(PROVIDED TEXT)
Hi all,
This week, 8 months after the first call for goals feedback and
requirements :), I got a new one - enabling old Parquet readers to access
data of unencrypted columns in encrypted files.
Better late than never.. But actually it doesn't sound unreasonable, and
deserved at least a consideration.
Let me describe the options (the way I see them). Any community feedback is
welcome.
But first, a little tech intro. Encrypted Parquet files can be created in
two modes - with an encrypted footer (lets call this an 'EF' mode for the
purpose of this discussion), or with a plaintext footer ('PF' mode).
EF is significantly more secure - it protects all data and metadata in a
file, including the schema, number of rows, key-value properties, column
names, column sort order, list of encrypted columns and metadata of the
column encryption keys.
PF hides the data, but leaks all of these metadata fields. Moreover, EF
makes the footer tamper-proof, while PF doesn't.
The reason we have the PF option is to let users with relaxed security
requirements to enable readers, that don't have access to any keys, to read
unencrypted columns in a file.
For encrypted columns, both EH and PH hide the ColumnMetaData - including
the min/max stats, number of values, data offset, data size and other
fields. Old Parquet readers obviously can't read EF files. But they can't
also read PF files - because old readers need access to data offset and
size of every column in a file, event if they try to read just one column
(this is fixed in an encryption pull request).
Now, the options:
1) Don't allow old Parquet readers to read encrypted files. Organizations
that start working with encrypted data, will update their analytic
frameworks to use an encrypting Parquet version. This includes both
frameworks that write/read encrypted columns, and frameworks that work only
with unencrypted columns. The former and latter can technically be the same
framework, just different instances of it. The update can be done in one of
the following ways:
a. Upgrade Parquet version to the latest one, supporting encryption. This
might require some changes in framework code, unrelated to encryption.
(End PROVIDED TEXT)
(EXTRACTED INFORMATION)
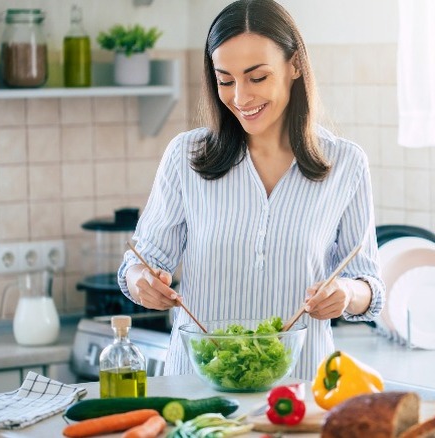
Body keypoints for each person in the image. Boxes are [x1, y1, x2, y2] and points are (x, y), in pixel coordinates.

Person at [117, 0, 384, 380]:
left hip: (298, 393)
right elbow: (138, 263)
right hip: (199, 390)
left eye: (257, 78)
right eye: (226, 80)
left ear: (295, 65)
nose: (240, 98)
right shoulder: (185, 156)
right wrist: (141, 282)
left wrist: (347, 293)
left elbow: (370, 285)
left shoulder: (346, 164)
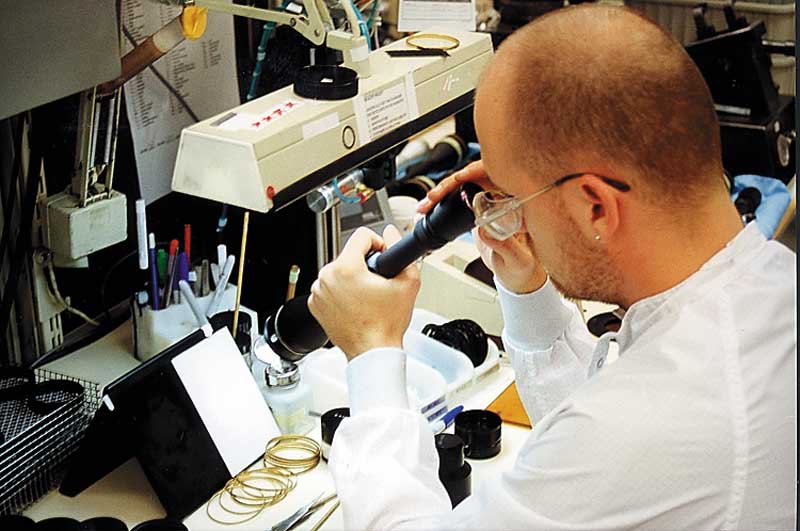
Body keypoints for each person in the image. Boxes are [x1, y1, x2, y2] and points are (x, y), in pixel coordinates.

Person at [307, 4, 796, 529]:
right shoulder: (769, 290)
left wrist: (373, 350)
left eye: (512, 193)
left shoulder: (646, 429)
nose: (499, 208)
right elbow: (589, 439)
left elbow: (608, 448)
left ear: (594, 207)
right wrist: (527, 288)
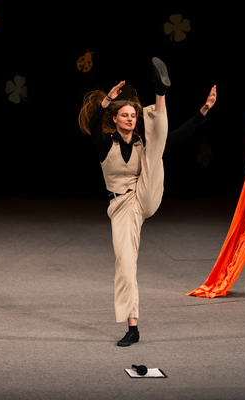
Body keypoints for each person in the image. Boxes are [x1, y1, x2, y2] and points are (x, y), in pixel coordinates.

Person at [78, 57, 217, 346]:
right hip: (121, 207)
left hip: (146, 194)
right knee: (126, 265)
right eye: (125, 115)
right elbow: (93, 123)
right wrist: (107, 101)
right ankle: (133, 328)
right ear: (115, 120)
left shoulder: (143, 141)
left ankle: (159, 92)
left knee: (156, 147)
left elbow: (177, 135)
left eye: (133, 115)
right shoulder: (105, 143)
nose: (130, 119)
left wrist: (203, 111)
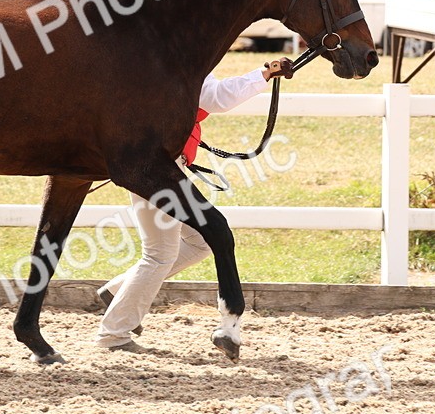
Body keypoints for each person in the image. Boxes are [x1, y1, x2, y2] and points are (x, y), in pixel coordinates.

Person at [95, 57, 294, 353]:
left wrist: (264, 74)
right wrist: (262, 75)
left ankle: (118, 293)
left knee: (199, 241)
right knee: (160, 253)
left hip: (163, 166)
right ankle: (114, 335)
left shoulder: (168, 52)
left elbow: (212, 95)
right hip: (155, 169)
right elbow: (217, 97)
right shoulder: (180, 57)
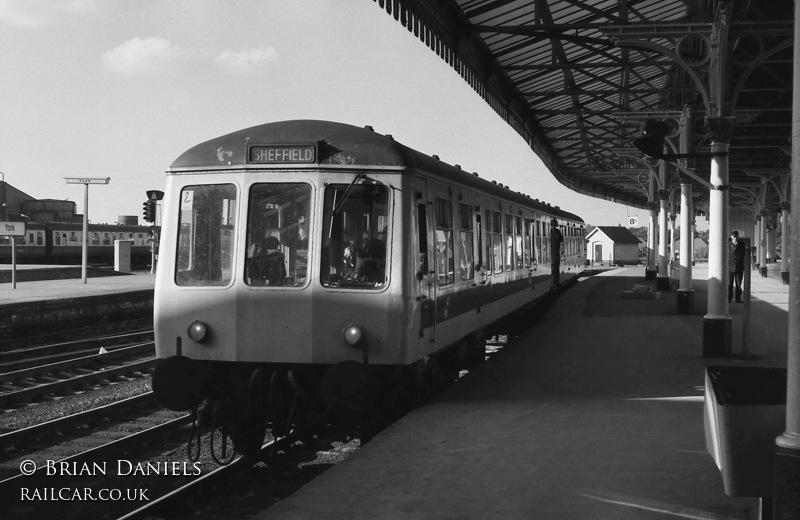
(End EXTRACTED INFORMATION)
» **PROBLEMS TO WORK ON**
• 1. In the Parquet encryption post, rewrite the paragraph beginning "EF is significantly more secure" as a short list, keeping its main facts.
• 2. The Parquet encryption post lists fields in the ColumnMetaData that are hidden for encrypted columns. Name each of them.
• 3. Write the next part of the Parquet encryption post, picking up after its final sentence.

» **RESULTS IN ORDER**
• 1.
EF mode is significantly more secure. It protects all data and metadata in a file, including:
- the schema
- the number of rows
- key-value properties
- column names
- column sort order
- the list of encrypted columns
- metadata of the column encryption keys

• 2.
- min/max stats
- number of values
- data offset
- data size

• 3.
b. Use the original old Parquet version, with an added encryption support
(requires rebuilding the framework, no code changes). This is not hard, I'm
doing it for Parquet 1.8.2 in order to build and run Spark 2.3.0 with
encrypted data.
I think I can post this for 1.8.2 and other versions, with some help from
the community.
2) Replace PF with PF~, in order to allow old Parquet readers to read
unencrypted columns in encrypted files. PF~ is a little less secure and a
little less elegant version of PF. Less secure because it has to expose the
offset and size of encrypted column data. But actually its not
catastrophic, and in any case, organizations with higher security
requirements will use the EF mode. Others can start with PF~ for a
transition period, and switch to EF later.
PH~ requires changing 2 lines in the parquet.thrift file, and a few dozen
lines in the implementation. I've played with this today, seems quite
feasible.
So, unless the community strongly favors option 1, I'm inclined to proceed
with 2, should take up to a week to get the prs submitted.
Cheers, Gidon.